Federal inmates to be locked in cells for 14 days amid virus

    (AP Photo/Rogelio V. Solis, File)

    WASHINGTON (AP) — The federal Bureau of Prisons is locking all its 146,000 inmates in their cells for the next two weeks in an unparalleled effort to slow the spread of the coronavirus, as the focus shifts to a Louisiana compound, where three inmates have died and nearly 20 others remain hospitalized.

    The compound, known as FCC Oakdale, has emerged as ground zero in the federal prison system’s struggle to contain coronavirus behind bars. The situation there is so dire that the local health department told the federal government there was no need to test inmates anymore for the coronavirus, officials said. Those showing symptoms should be presumed to have it.

    On Wednesday, the agency confirmed that two inmates at Oakdale had died. They identified one as 43-year-old Nicholas Rodriquez and were still attempting to notify the second man’s family Wednesday evening. Just days earlier, another man, serving a 27-year drug sentence, died at a hospital from the coronavirus. Officials said both that man and Rodriquez had serious, long-term, underlying health conditions. They are the only deaths so far in federal prisons, but state and local lockups have seen deaths.

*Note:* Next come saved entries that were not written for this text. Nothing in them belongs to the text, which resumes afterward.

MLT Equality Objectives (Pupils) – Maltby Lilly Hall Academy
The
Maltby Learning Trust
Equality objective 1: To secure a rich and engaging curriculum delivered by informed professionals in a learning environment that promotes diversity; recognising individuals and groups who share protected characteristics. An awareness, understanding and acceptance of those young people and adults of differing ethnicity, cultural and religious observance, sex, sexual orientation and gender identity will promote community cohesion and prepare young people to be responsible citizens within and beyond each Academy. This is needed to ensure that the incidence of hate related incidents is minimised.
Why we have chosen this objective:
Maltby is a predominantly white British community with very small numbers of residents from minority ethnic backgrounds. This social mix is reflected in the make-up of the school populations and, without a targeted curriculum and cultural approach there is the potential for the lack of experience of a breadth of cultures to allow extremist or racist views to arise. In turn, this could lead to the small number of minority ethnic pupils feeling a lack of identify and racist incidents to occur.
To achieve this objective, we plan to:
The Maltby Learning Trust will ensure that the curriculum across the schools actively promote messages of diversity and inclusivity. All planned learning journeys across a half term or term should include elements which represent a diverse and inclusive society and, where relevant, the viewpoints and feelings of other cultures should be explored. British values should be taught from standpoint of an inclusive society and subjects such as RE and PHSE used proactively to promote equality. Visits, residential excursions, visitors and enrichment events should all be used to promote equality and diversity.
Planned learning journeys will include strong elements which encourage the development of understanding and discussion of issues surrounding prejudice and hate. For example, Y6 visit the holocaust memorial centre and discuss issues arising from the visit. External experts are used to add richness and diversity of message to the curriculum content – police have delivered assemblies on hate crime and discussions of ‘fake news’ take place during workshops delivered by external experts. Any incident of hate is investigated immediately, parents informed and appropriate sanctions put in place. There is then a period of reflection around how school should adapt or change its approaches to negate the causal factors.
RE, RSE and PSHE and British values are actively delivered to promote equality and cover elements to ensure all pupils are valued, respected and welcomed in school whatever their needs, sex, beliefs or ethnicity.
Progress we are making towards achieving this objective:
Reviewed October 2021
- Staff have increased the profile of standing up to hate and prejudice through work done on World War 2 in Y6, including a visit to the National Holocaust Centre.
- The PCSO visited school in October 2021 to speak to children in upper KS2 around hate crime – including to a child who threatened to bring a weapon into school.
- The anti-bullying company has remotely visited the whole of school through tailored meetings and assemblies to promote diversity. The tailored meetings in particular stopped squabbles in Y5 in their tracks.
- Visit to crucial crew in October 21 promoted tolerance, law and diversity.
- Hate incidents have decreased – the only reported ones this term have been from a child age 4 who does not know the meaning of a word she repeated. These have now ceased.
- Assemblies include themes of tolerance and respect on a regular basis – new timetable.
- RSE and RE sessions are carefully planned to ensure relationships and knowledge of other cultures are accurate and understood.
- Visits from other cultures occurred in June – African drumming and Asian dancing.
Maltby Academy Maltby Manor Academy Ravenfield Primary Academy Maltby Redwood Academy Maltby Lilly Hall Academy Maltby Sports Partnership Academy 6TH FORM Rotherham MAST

    So far, 11 Oakdale inmates have tested positive, 19 others are in the hospital and suspected of having the disease, 32 are in isolation with symptoms and 82 have been quarantined because of possible exposure, according to local union president Ronald Morris.

    In addition, 13 staff members have tested positive, one is hospitalized in an intensive care unit at a hospital in Alexandria, about 50 minutes away, and about 16 others are out of work awaiting test results.

    “It is a mess here,” Morris said.

    The Bureau of Prisons said the uptick is “consistent with the surge of positive cases in Louisiana” and because there were so many cases at the prison, local health officials have recommended not testing anyone else who shows COVID-19 symptoms and instead presume they are positive.

    But Kevin Litten, a spokesman for the Louisiana Department of Health, said officials did not tell the prison to stop testing prisoners. He said state officials advised the prison, in the absence of testing, to isolate prisoners with symptoms.

    Louisiana has emerged as a hot spot for the virus, with the death toll at 273. The number of confirmed cases grew 23% overnight, topping 6,400, according to the latest figures. About 23% are hospitalized. Nationwide, there are more than 200,000 cases.

    “What’s happening in Oakdale is a tragic and avoidable example of what happens when officials fail to heed the advice of public health experts who have warned from the beginning that prisons and jails would become dangerous breeding grounds for this disease,” said Katie Schwartzmann, legal director of the Louisiana American Civil Liberties Union. “This should be a wakeup call to state and local officials that this is an imminent threat to public health that must be addressed immediately.”

    The situation at Oakdale is fueling fear among inmates and staff members in the rest of the Bureau of Prisons system that the virus could spread just as rapidly at any of the other 121 correctional facilities, though the rate of infection compared with outside prison is low. Health officials have been warning for more than a decade about the dangers of epidemics in jails and prisons, which are ideal environments for virus outbreaks.

    On Wednesday, the Bureau of Prisons moved into a new phase of its coronavirus response plan: a nationwide lockdown. In an effort to slow the virus’ spread, officers will lock all inmates in their cells for 14 days. The agency said in a statement that “to the extent practicable” inmates should still have access to services like mental health treatment and education programs.

    Even as officials shift their focus to trying to combat a potential coronavirus epidemic, officers are continuing to face challenges of managing inmates and struggling with severe staffing shortages. Earlier this week, an inmate walked away from a minimum-security federal prison camp in Three Rivers, Texas. He’s now wanted by the U.S. Marshals Service.